Every so often you see messages in your logs regarding ip_conntrack like the following:
ip_conntrack: table full, dropping packet
So my first thought it that it might relate to memory usage. Fortunately enough the kernel provides all the information we need to work it out. The kernel will allocate a “slab” when ever conntrack requires more memory, equally it will retain these slabs for a period of time and reuse if required. Each “slab” represents a number of pages of kernel memory, we can retrieve the current page size by using the following command:
# getconf PAGESIZE
4096
So each page is 4096 bytes. Next lets see how many slabs conntrack is using:
# grep conntrack /proc/slabinfo
ip_conntrack 6537 16620 384 984 1662 1 : 496 124
So that represents the following:
- ip_conntrack; a human readable name
- 6537; total number of objects in use.
- 16620; total available objects (including unused)
- 384; size of each object.
- 984; the number of slabs that are active
- 1662; the total number of slabs
- 1; the number of pages required to make a slab (normally 1)
The two other columns after the colon relate to SMP CPU information; we don’t need to discuss them.
So 6537 objects each of size 384 bytes, which means that we can fix around 10 per slab (4096/384=10.66). That means that the objects represent 2510208 bytes (~2.4Mb), but because of the overhead we are actually using 654 (6537/10=653.7) slabs or 2.6Mb (654*4096=2678784). So we are wasting around 256 bytes per slab (4096-384*10).

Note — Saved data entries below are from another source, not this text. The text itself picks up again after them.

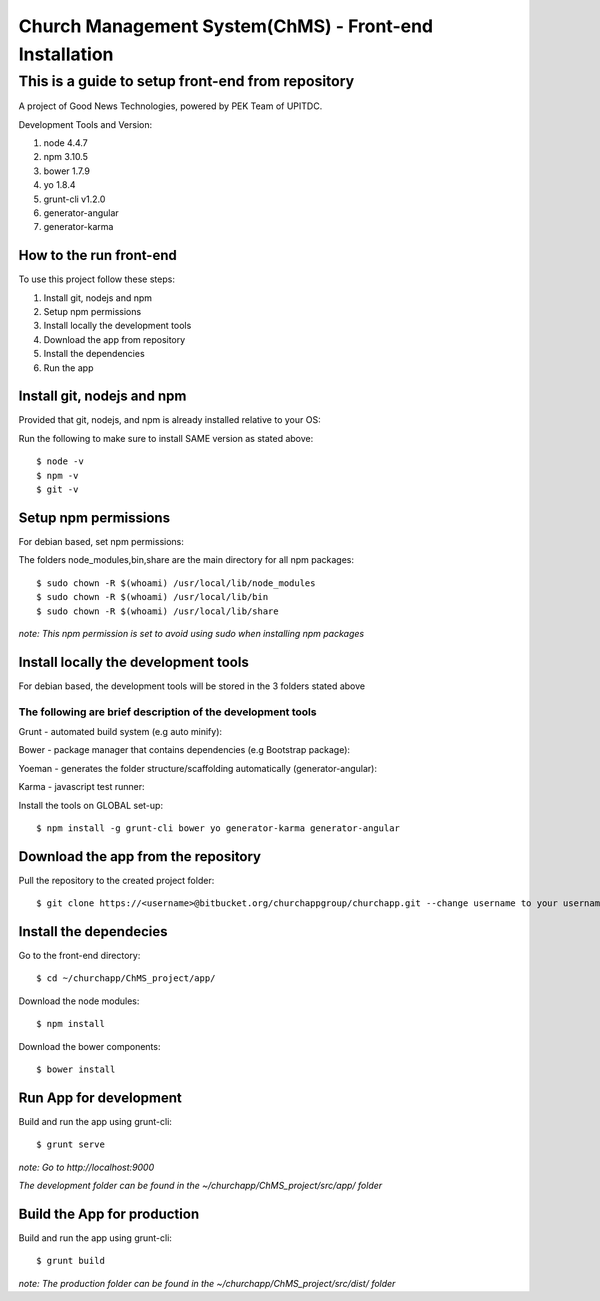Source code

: =======================================================
Church Management System(ChMS) - Front-end Installation 
=======================================================

This is a guide to setup front-end from repository 
_________________________________________________

A project of Good News Technologies, powered by PEK Team of UPITDC.

Development Tools and Version:

#. node 4.4.7 
#. npm 3.10.5 
#. bower 1.7.9
#. yo 1.8.4
#. grunt-cli v1.2.0 
#. generator-angular
#. generator-karma

How to the run front-end 
===================

To use this project follow these steps:

#. Install git, nodejs and npm 
#. Setup npm permissions
#. Install locally the development tools 
#. Download the app from repository 
#. Install the dependencies
#. Run the app 


Install git, nodejs and npm 
======================
Provided that git, nodejs, and npm is already installed relative to your OS:

Run the following to make sure to install SAME version as stated above::

    $ node -v
    $ npm -v
    $ git -v

Setup npm permissions
=====================
For debian based, set npm permissions: 

The folders node_modules,bin,share are the main directory for all npm
packages::

    $ sudo chown -R $(whoami) /usr/local/lib/node_modules
    $ sudo chown -R $(whoami) /usr/local/lib/bin
    $ sudo chown -R $(whoami) /usr/local/lib/share

*note: This npm permission is set to avoid using sudo when installing npm
packages*

Install locally the development tools 
=====================================
For debian based, the development tools will be stored in the 3 folders stated above

The following are brief description of the development tools
-----------------------------------------------------------
Grunt - automated build system (e.g auto minify):

Bower - package manager that contains dependencies (e.g Bootstrap package):

Yoeman - generates the folder structure/scaffolding automatically (generator-angular):

Karma - javascript test runner: 

Install the tools on GLOBAL set-up::

    $ npm install -g grunt-cli bower yo generator-karma generator-angular 

Download the app from the repository
====================================
Pull the repository to the created project folder::

    $ git clone https://<username>@bitbucket.org/churchappgroup/churchapp.git --change username to your username
   

Install the dependecies
=============================
Go to the front-end directory::

    $ cd ~/churchapp/ChMS_project/app/

Download the node modules::
 
    $ npm install

Download the bower components::
  
    $ bower install

Run App for development
==========================
Build and run the app using grunt-cli::

    $ grunt serve

*note: Go to http://localhost:9000*

*The development folder can be found in 
the ~/churchapp/ChMS_project/src/app/ folder*

Build the App for production 
==========================
Build and run the app using grunt-cli::

    $ grunt build 

*note: The production folder can be found in 
the ~/churchapp/ChMS_project/src/dist/ folder*


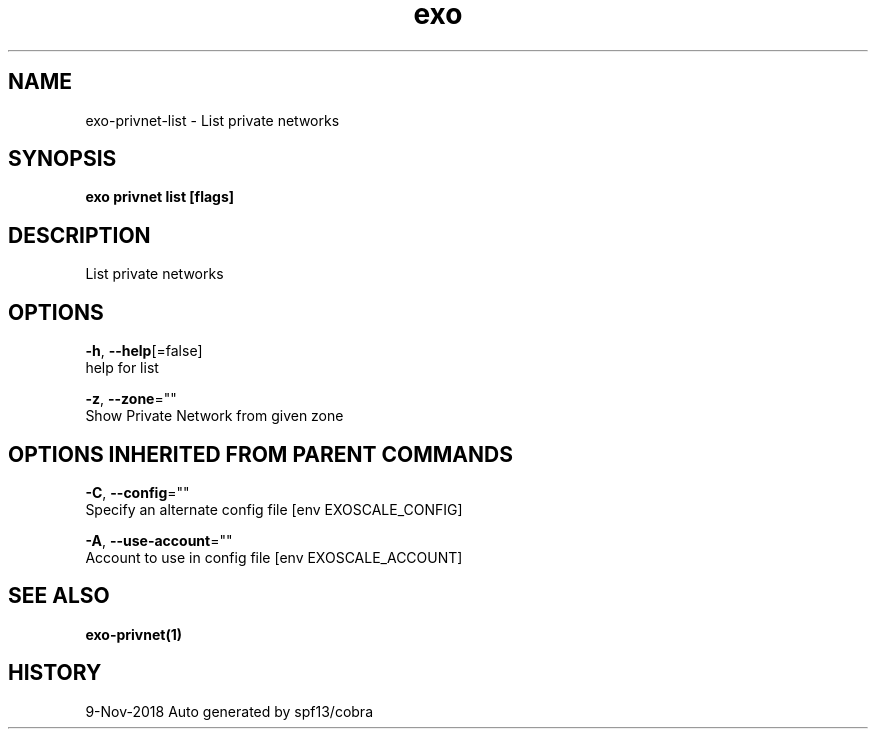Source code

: .TH "exo" "1" "Nov 2018" "Auto generated by spf13/cobra" "" 
.nh
.ad l


.SH NAME
.PP
exo\-privnet\-list \- List private networks


.SH SYNOPSIS
.PP
\fBexo privnet list [flags]\fP


.SH DESCRIPTION
.PP
List private networks


.SH OPTIONS
.PP
\fB\-h\fP, \fB\-\-help\fP[=false]
    help for list

.PP
\fB\-z\fP, \fB\-\-zone\fP=""
    Show Private Network from given zone


.SH OPTIONS INHERITED FROM PARENT COMMANDS
.PP
\fB\-C\fP, \fB\-\-config\fP=""
    Specify an alternate config file [env EXOSCALE\_CONFIG]

.PP
\fB\-A\fP, \fB\-\-use\-account\fP=""
    Account to use in config file [env EXOSCALE\_ACCOUNT]


.SH SEE ALSO
.PP
\fBexo\-privnet(1)\fP


.SH HISTORY
.PP
9\-Nov\-2018 Auto generated by spf13/cobra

In other words an extremely small amount of memory. So it is very unlikely that is the cause. Further investigation reveal that it is normally due to the conntrack hitting the maximum count which can be viewed by looking at:
# cat /proc/sys/net/ipv4/ip_conntrack_max
65536
Comparing this to the current count:
# wc -l ./proc/sys/net/ip_conntrack
5602 /proc/net/ip_conntrack
We now know that it doesn’t use any great deal of memory at all, so we can easily double the count by doing the following:
# echo 131072 >/proc/sys/net/ipv4/ip_conntrack_max
Obviously in this example the memory usage was minor and there was little need to double the count but you can review your own system and increase as you wish now we know that it has a very small memory footprint.